The Confederation of British Industry (CBI) said upgrading a section of the A6 should get under way urgently.
The call comes as Regional Development Minister Danny Kennedy prepares to put spending proposals to his ministerial colleagues.
The A5 has been delayed by a court action, but this year was due to have received £120m in funding.
Mr Kennedy is preparing to put forward a case that his department should be allowed to retain the money for other projects, but he will need the support of other political parties.
Last month, a court quashed the decision to go ahead with the A5 scheme.
The project stretched from Londonderry to Aughnacloy, County Tyrone, but it faced a legal challenge from the Alternative A5 Alliance (AA5A) - a group of farmers, landowners and supporters who sought to block work on the 53-mile stretch.
The AA5A won their judicial review into the planned new route after the court ruled an environment impact assessment had not been carried out properly.

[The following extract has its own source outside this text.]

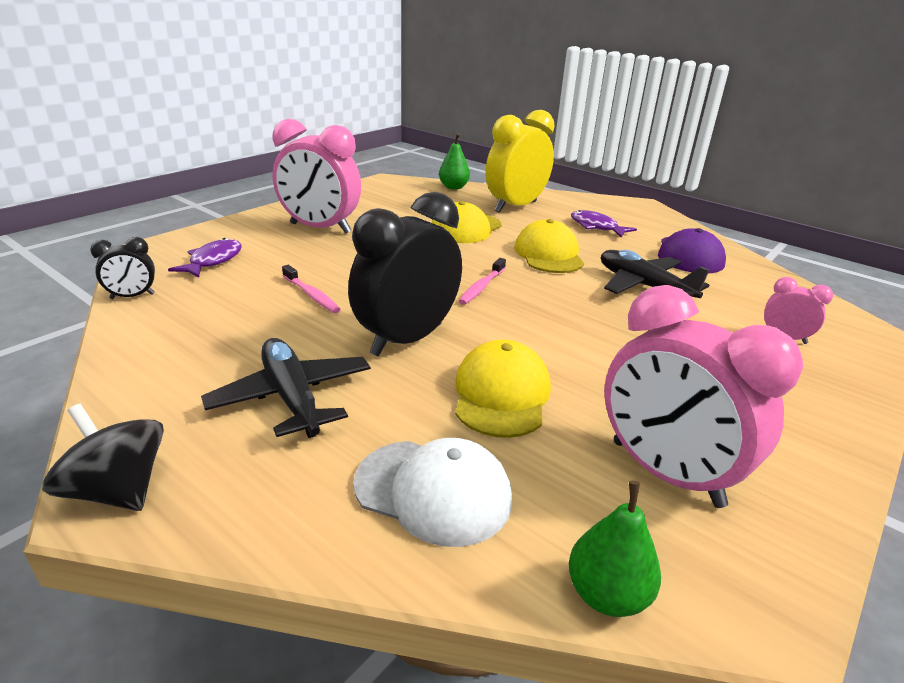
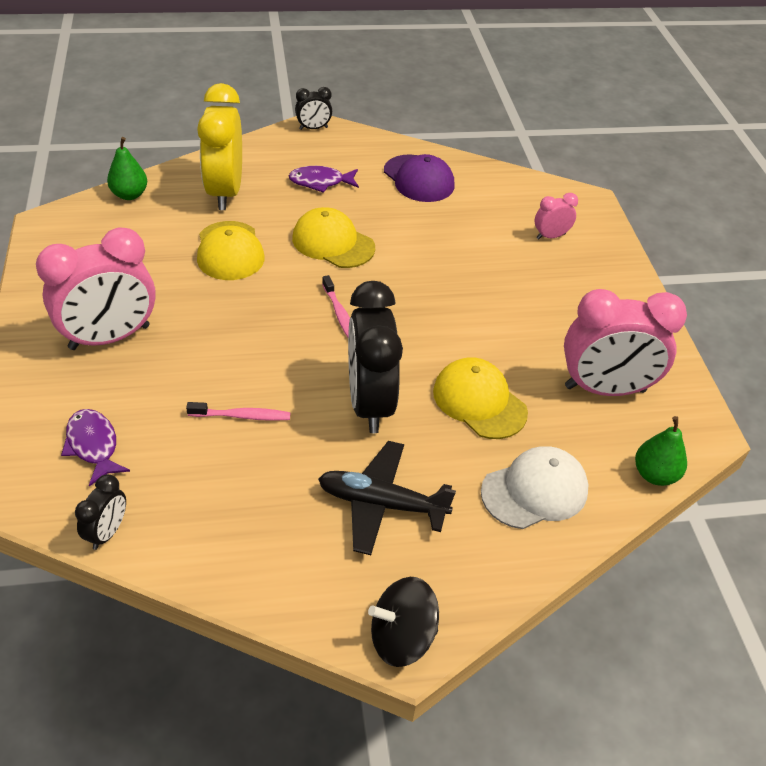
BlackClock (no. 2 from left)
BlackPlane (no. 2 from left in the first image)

The road scheme, the largest of its kind in Northern Ireland, formed part of a proposed key cross-border business route linking Dublin and the north west.
Mr Kennedy is believed to be about to write to ministerial colleagues.

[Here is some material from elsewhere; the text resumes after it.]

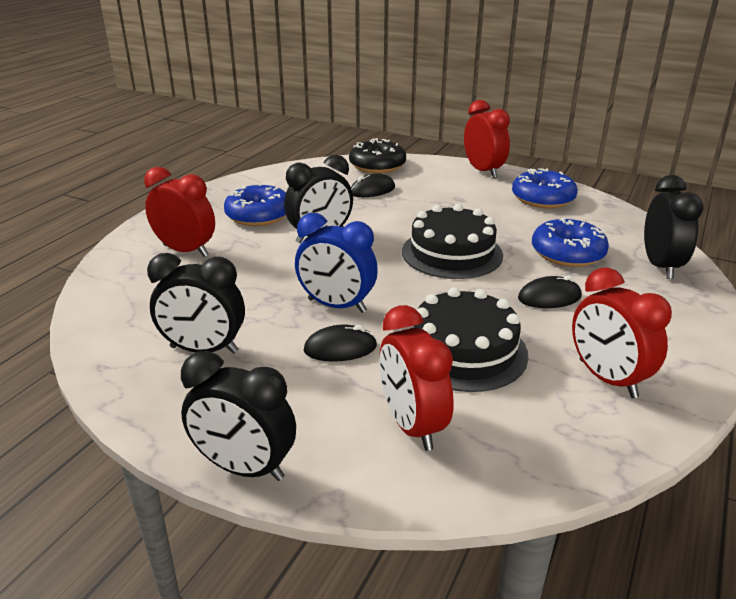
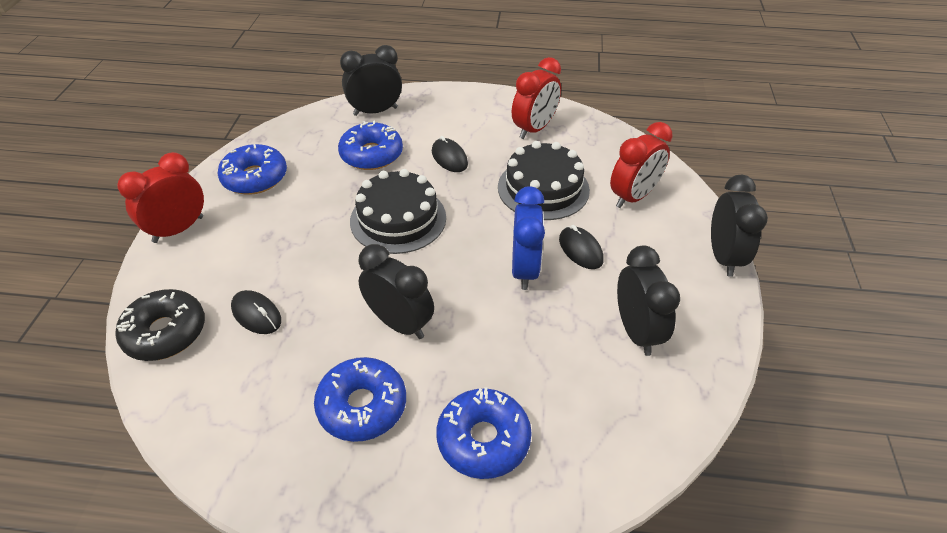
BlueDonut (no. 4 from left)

One of the alternative schemes the minister may consider is the upgrading of an eight-mile section of the Belfast to Derry A6 near Randalstown.
Architect Ryan Dougan lives in Toomebridge but commutes every morning to Magherafelt.
"I'm probably well placed to see what the traffic is like in the mornings and certainly at peak times, I'd be out and about all day, it is catastrophic on occasions," he said.
"There's a bottle neck, on the far side of Toomebridge, on this side of Toomebridge and at the Castledawson roundabout, so it is very, very difficult to commute and to try and build in time in your journey to try and get there on time."
McLarnon Feeds is located on the Moneynick Road in Randalstown, close to the A6.
David Mawhinney said the company has dozens of 40ft (12m) lorries entering and leaving the premises every day.
"From our point of view it is clearly a road safety issue with the number of vehicles entering and leaving the site on a daily basis," he said.
"It's crucial that both employees and members of the public are safe entering and leaving the site.
"From four o'clock or half four on every afternoon, you can sit quite a long time at the gate to get out."
Carson McDowell runs a furniture business on the Moneynick Road.
"A new road would be quite some distance away from the present one," he said.
"We would have found that over the years we got lots of folks from a distance passing our door deciding to drop in, some from Belfast, some from Donegal, different parts of the province, so to us it hasn't really been a disadvantage.
"It's difficult just to know how it would affect our business, but it may not be to our advantage."